There’s a biblical saying that no one is a prophet in their own land; but Didier Drogba likely hasn’t read that verse.
Welcomed by hordes of adoring fans wherever he goes in his native Ivory Coast, Drogba is no stranger to glory nights. Champions League final success in Munich in 2012, Premier League title celebrations, and playing for his country on the biggest stage of all, the World Cup; the 44-year-old did it all in the beautiful game.
But in retirement, the former Chelsea striker has focused on giving back to the community around him, and to the African continent.
Founded in 2007, the Didier Drogba Foundation aimed to improve access to healthcare and education, help eradicate poverty, empower women, and fight against hunger.
In the intervening years, it has brought electricity to schools, built health centers and donated to orphanages all across the Ivory Coast.
To recognize the foundation’s achievements, Drogba has been awarded the inaugural CNN “Off the Pitch” prize, in partnership with Dubai Globe Soccer Awards. Now in its 13th edition, this year’s ceremony on November 17, comes just three days before the beginning of the 2022 Qatar World Cup.
“It means a lot to me and to the people working at the foundation,” Drogba told CNN’s Becky Anderson. “Every time we get support, it’s the people, kids, women that benefit the most. I’m really proud of it.
“Playing with the national team and getting all the love and the support from Ivorians and from Africans,” added Drogba, when asked what inspired him to set up the foundation.
“I think if I managed to have such a good career, it’s also because of their support.”

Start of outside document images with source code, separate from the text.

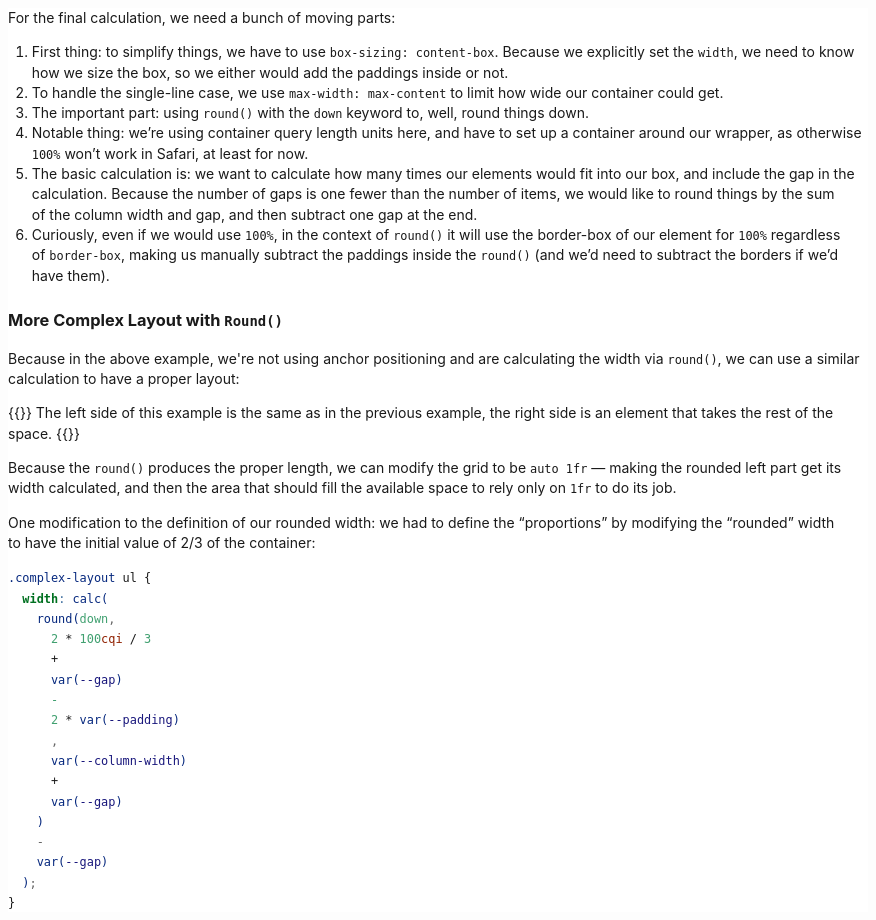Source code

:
 ```CSS
```

For the final calculation, we need a bunch of moving parts:

1. First thing: to simplify things, we have to use `box-sizing: content-box`. Because we explicitly set the `width`, we need to know how we size the box, so we either would add the paddings inside or not.
2. To handle the single-line case, we use `max-width: max-content` to limit how wide our container could get.
3. The important part: using `round()` with the `down` keyword to, well, round things down.
4. Notable thing: we’re using container query length units here, and have to set up a container around our wrapper, as otherwise `100%` won’t work in Safari, at least for now.
5. The basic calculation is: we want to calculate how many times our elements would fit into our box, and include the gap in the calculation. Because the number of gaps is one fewer than the number of items, we would like to round things by the sum of the column width and gap, and then subtract one gap at the end.
6. Curiously, even if we would use `100%`, in the context of `round()` it will use the border-box of our element for `100%` regardless of `border-box`, making us manually subtract the paddings inside the `round()` (and we’d need to subtract the borders if we’d have them).

### More Complex Layout with `Round()`

Because in the above example, we're not using anchor positioning and are calculating the width via `round()`, we can use a similar calculation to have a proper layout:

{{<Partial class="require-round" src="examples/example-not-as-fake.html" screenshot="true" video="true" style="overflow: hidden; resize: horizontal; min-width: 16em;">}}
  The left side of this example is the same as in the previous example, the right side is an element that takes the rest of the space.
{{</Partial>}}

Because the `round()` produces the proper length, we can modify the grid to be `auto 1fr` — making the rounded left part get its width calculated, and then the area that should fill the available space to rely only on `1fr` to do its job.

One modification to the definition of our rounded width: we had to define the “proportions” by modifying the “rounded” width to have the initial value of 2/3 of the container:

```CSS
.complex-layout ul {
  width: calc(
    round(down,
      2 * 100cqi / 3
      +
      var(--gap)
      -
      2 * var(--padding)
      ,
      var(--column-width)
      +
      var(--gap)
    )
    -
    var(--gap)
  );
}
```
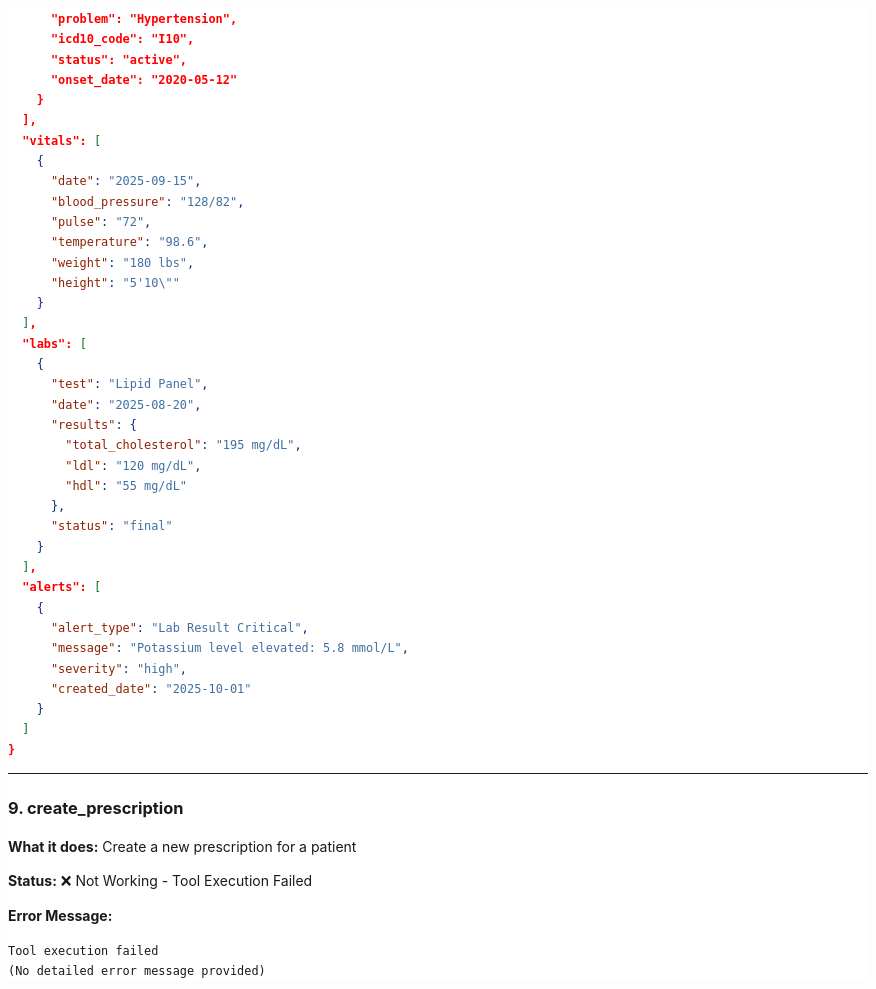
 ```json
      "problem": "Hypertension",
      "icd10_code": "I10",
      "status": "active",
      "onset_date": "2020-05-12"
    }
  ],
  "vitals": [
    {
      "date": "2025-09-15",
      "blood_pressure": "128/82",
      "pulse": "72",
      "temperature": "98.6",
      "weight": "180 lbs",
      "height": "5'10\""
    }
  ],
  "labs": [
    {
      "test": "Lipid Panel",
      "date": "2025-08-20",
      "results": {
        "total_cholesterol": "195 mg/dL",
        "ldl": "120 mg/dL",
        "hdl": "55 mg/dL"
      },
      "status": "final"
    }
  ],
  "alerts": [
    {
      "alert_type": "Lab Result Critical",
      "message": "Potassium level elevated: 5.8 mmol/L",
      "severity": "high",
      "created_date": "2025-10-01"
    }
  ]
}
```

---

### 9. create_prescription

**What it does:** Create a new prescription for a patient

**Status:** ❌ Not Working - Tool Execution Failed

**Error Message:**
```
Tool execution failed
(No detailed error message provided)
```
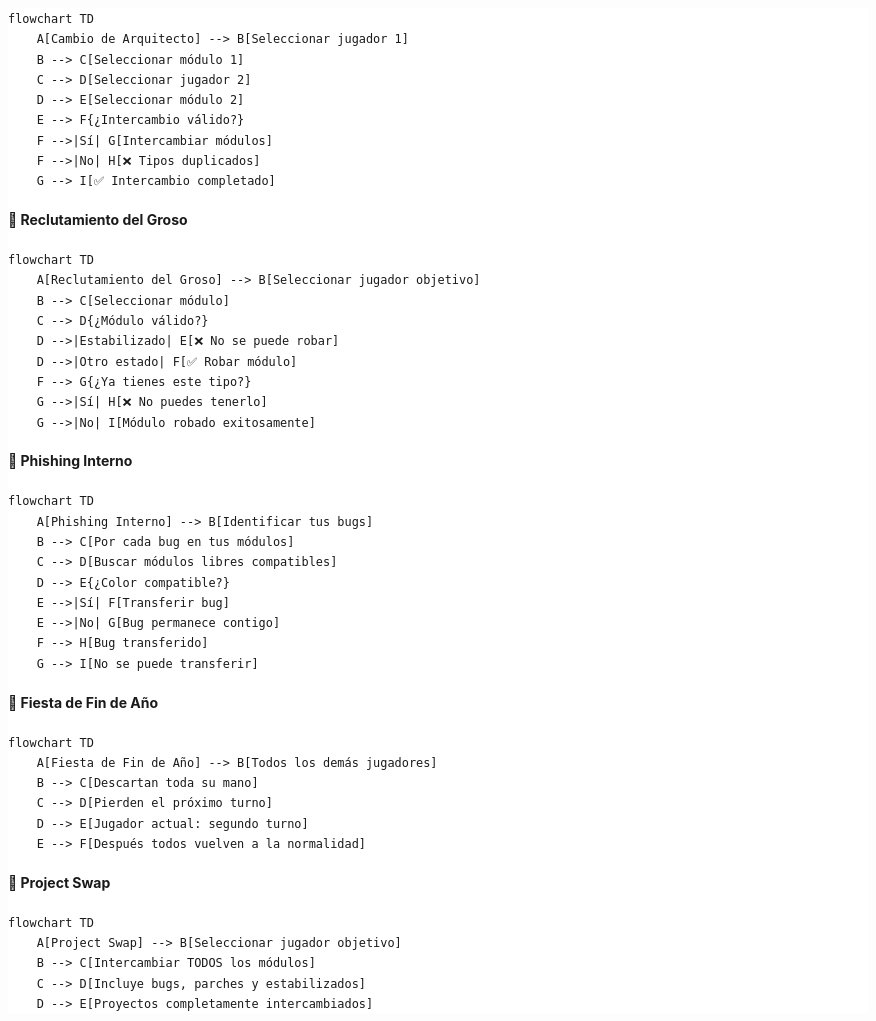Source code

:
 ```mermaid
flowchart TD
    A[Cambio de Arquitecto] --> B[Seleccionar jugador 1]
    B --> C[Seleccionar módulo 1]
    C --> D[Seleccionar jugador 2]
    D --> E[Seleccionar módulo 2]
    E --> F{¿Intercambio válido?}
    F -->|Sí| G[Intercambiar módulos]
    F -->|No| H[❌ Tipos duplicados]
    G --> I[✅ Intercambio completado]
```

#### 🎯 Reclutamiento del Groso

```mermaid
flowchart TD
    A[Reclutamiento del Groso] --> B[Seleccionar jugador objetivo]
    B --> C[Seleccionar módulo]
    C --> D{¿Módulo válido?}
    D -->|Estabilizado| E[❌ No se puede robar]
    D -->|Otro estado| F[✅ Robar módulo]
    F --> G{¿Ya tienes este tipo?}
    G -->|Sí| H[❌ No puedes tenerlo]
    G -->|No| I[Módulo robado exitosamente]
```

#### 🎣 Phishing Interno

```mermaid
flowchart TD
    A[Phishing Interno] --> B[Identificar tus bugs]
    B --> C[Por cada bug en tus módulos]
    C --> D[Buscar módulos libres compatibles]
    D --> E{¿Color compatible?}
    E -->|Sí| F[Transferir bug]
    E -->|No| G[Bug permanece contigo]
    F --> H[Bug transferido]
    G --> I[No se puede transferir]
```

#### 🎉 Fiesta de Fin de Año

```mermaid
flowchart TD
    A[Fiesta de Fin de Año] --> B[Todos los demás jugadores]
    B --> C[Descartan toda su mano]
    C --> D[Pierden el próximo turno]
    D --> E[Jugador actual: segundo turno]
    E --> F[Después todos vuelven a la normalidad]
```

#### 🔄 Project Swap

```mermaid
flowchart TD
    A[Project Swap] --> B[Seleccionar jugador objetivo]
    B --> C[Intercambiar TODOS los módulos]
    C --> D[Incluye bugs, parches y estabilizados]
    D --> E[Proyectos completamente intercambiados]
```
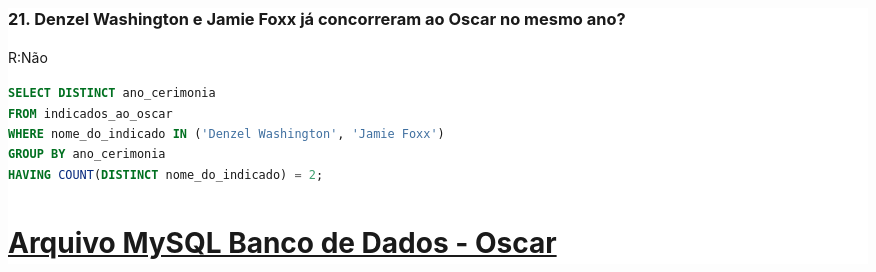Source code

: 
### 21. Denzel Washington e Jamie Foxx já concorreram ao Oscar no mesmo ano?

R:Não

```sql
SELECT DISTINCT ano_cerimonia
FROM indicados_ao_oscar
WHERE nome_do_indicado IN ('Denzel Washington', 'Jamie Foxx')
GROUP BY ano_cerimonia
HAVING COUNT(DISTINCT nome_do_indicado) = 2;
```




# [Arquivo MySQL Banco de Dados - Oscar](https://github.com/marciordalio/sistema-hospitalar-db-/blob/main/banco_de_dados_MySQL_parte_2)


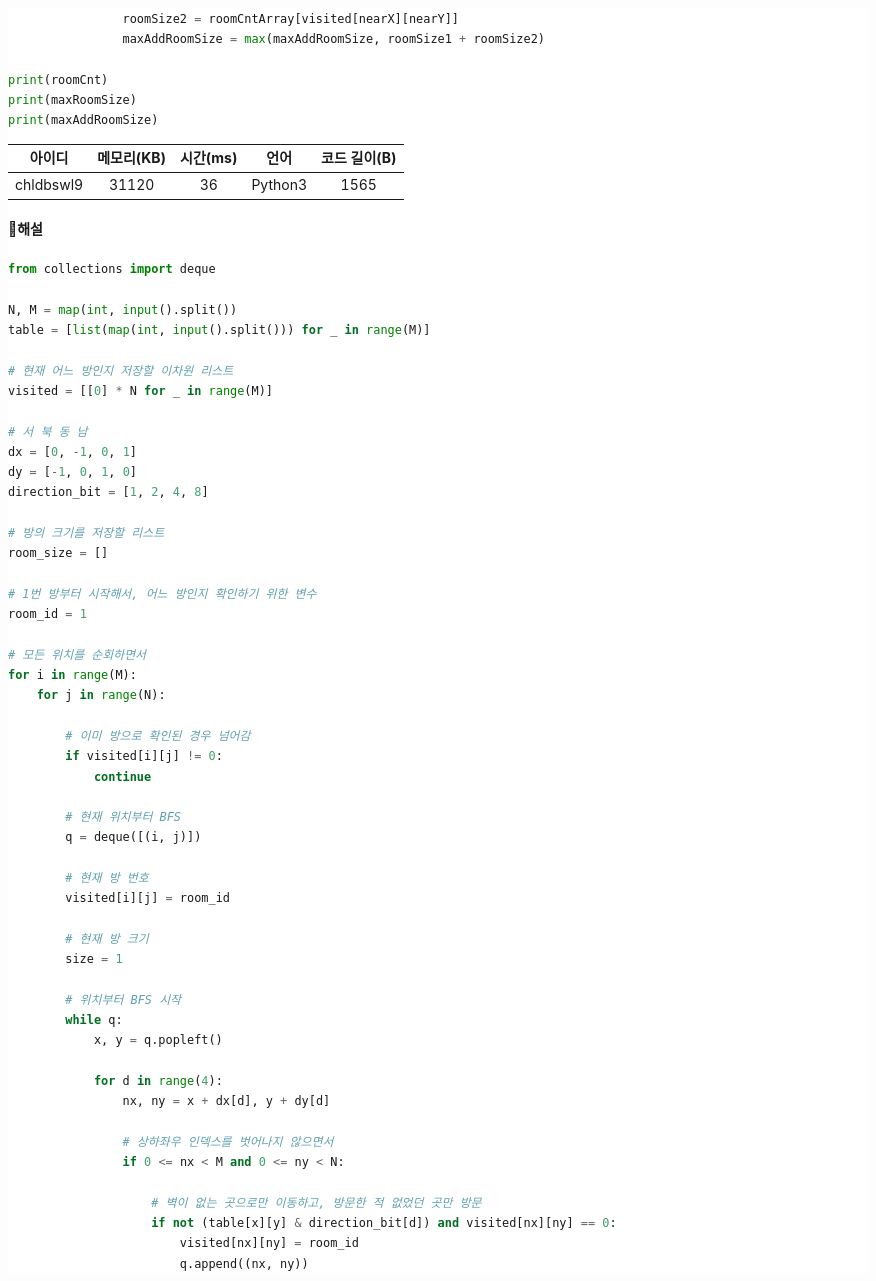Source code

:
 ```python
                roomSize2 = roomCntArray[visited[nearX][nearY]]
                maxAddRoomSize = max(maxAddRoomSize, roomSize1 + roomSize2)

print(roomCnt)
print(maxRoomSize)
print(maxAddRoomSize)
```

아이디 | 메모리(KB) |	시간(ms) |	언어 |	코드 길이(B) 
:-----:|:-----:|:-----:|:----:|:--------:
chldbswl9|31120|36|Python3|1565
#### **📝해설**

```python
from collections import deque

N, M = map(int, input().split())
table = [list(map(int, input().split())) for _ in range(M)]

# 현재 어느 방인지 저장할 이차원 리스트
visited = [[0] * N for _ in range(M)]

# 서 북 동 남
dx = [0, -1, 0, 1]
dy = [-1, 0, 1, 0]
direction_bit = [1, 2, 4, 8]

# 방의 크기를 저장할 리스트
room_size = []

# 1번 방부터 시작해서, 어느 방인지 확인하기 위한 변수
room_id = 1

# 모든 위치를 순회하면서
for i in range(M):
    for j in range(N):

        # 이미 방으로 확인된 경우 넘어감
        if visited[i][j] != 0:
            continue
        
        # 현재 위치부터 BFS
        q = deque([(i, j)])

        # 현재 방 번호
        visited[i][j] = room_id

        # 현재 방 크기
        size = 1

        # 위치부터 BFS 시작
        while q:
            x, y = q.popleft()

            for d in range(4):
                nx, ny = x + dx[d], y + dy[d]

                # 상하좌우 인덱스를 벗어나지 않으면서
                if 0 <= nx < M and 0 <= ny < N:

                    # 벽이 없는 곳으로만 이동하고, 방문한 적 없었던 곳만 방문
                    if not (table[x][y] & direction_bit[d]) and visited[nx][ny] == 0:
                        visited[nx][ny] = room_id
                        q.append((nx, ny))
```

The CNN award is recognition of Drogba’s impact on wider society and culture as well as his charitable work.
The other nominees were both charitable foundations established by clubs, Real Madrid’s and AC Milan’s. CNN praised both for helping make the sport more inclusive through global projects that educate young people about the game and how it can benefit them.
Drogba is also being commended for his work as a World Health Organization Goodwill Ambassador, a role in which he helps communities improve their physical health and overall wellbeing.
In particular, he was an advocate for good health practices during the Covid-19 pandemic and Tedros Ghebreyesus, the head of the WHO, praised Drogba as a “proven champion both on and off the pitch.”
“I believe movement is life. So, the more you move, the more you are active, the more you are healthy,” Drogba told CNN.
“We’ve seen it during this pandemic where Covid has killed a lot of people and the pandemic has been really, really difficult for people who are not really active or for people who had some problems already.”
Drogba was presented with his award virtually by CNN ahead of the ceremony in Dubai, where the nominees for best men’s player include recent Ballon D’Or winner Karim Benzema and the Frenchman’s Real Madrid teammate, Thibaut Courtois.
In the women’s category, FC Barcelona star Alexia Putellas and England defender Lucy Bronze are in contention.
Drogba the peacemaker
Drogba is no stranger to inspiring his countrymen, having played a remarkable role in encouraging a ceasefire during the first Ivorian Civil War.
The national team had just made history, securing the country’s place at the 2006 World Cup, their first ever appearance at the global tournament with a 3-1 victory away over Sudan.
The captain, Cyril Domoraud, then invited the media into the changing room after the game and handed the microphone to Drogba, then the team’s star striker.
“Men and women of the Ivory Coast,” he said down the lens, his face stern and sincere. “From the north, south, center and west, we proved today that all Ivorians can coexist and play together with a shared objective: to qualify for the World Cup.”
The bloody civil war would kill an estimated 4,000 people and displace over one million. Drogba’s speech and the team’s qualification for the World Cup helped convince the government and opposing New Forces to hold a ceasefire and restart peace talks.
In early 2007, the two warring sides signed an official peace agreement, causing then president Laurent Gbagbo to declare the war was over.
“It worked out well because this message went on the television news for lunch and at night every day for six months. And we managed to get [a] ceasefire. So that’s the impact, a message like this one from a football player can achieve [that],” Drogba told CNN.
Despite his influence on Ivorians and a recent failed bid to become president of his country’s football association, Drogba emphasized that he has no political ambitions.
“This has nothing to do with politics. I want a healthy continent,” he said. “I want a place where Africans can go abroad, play and come back to their countries and enjoy and have a good life. That’s all I want.”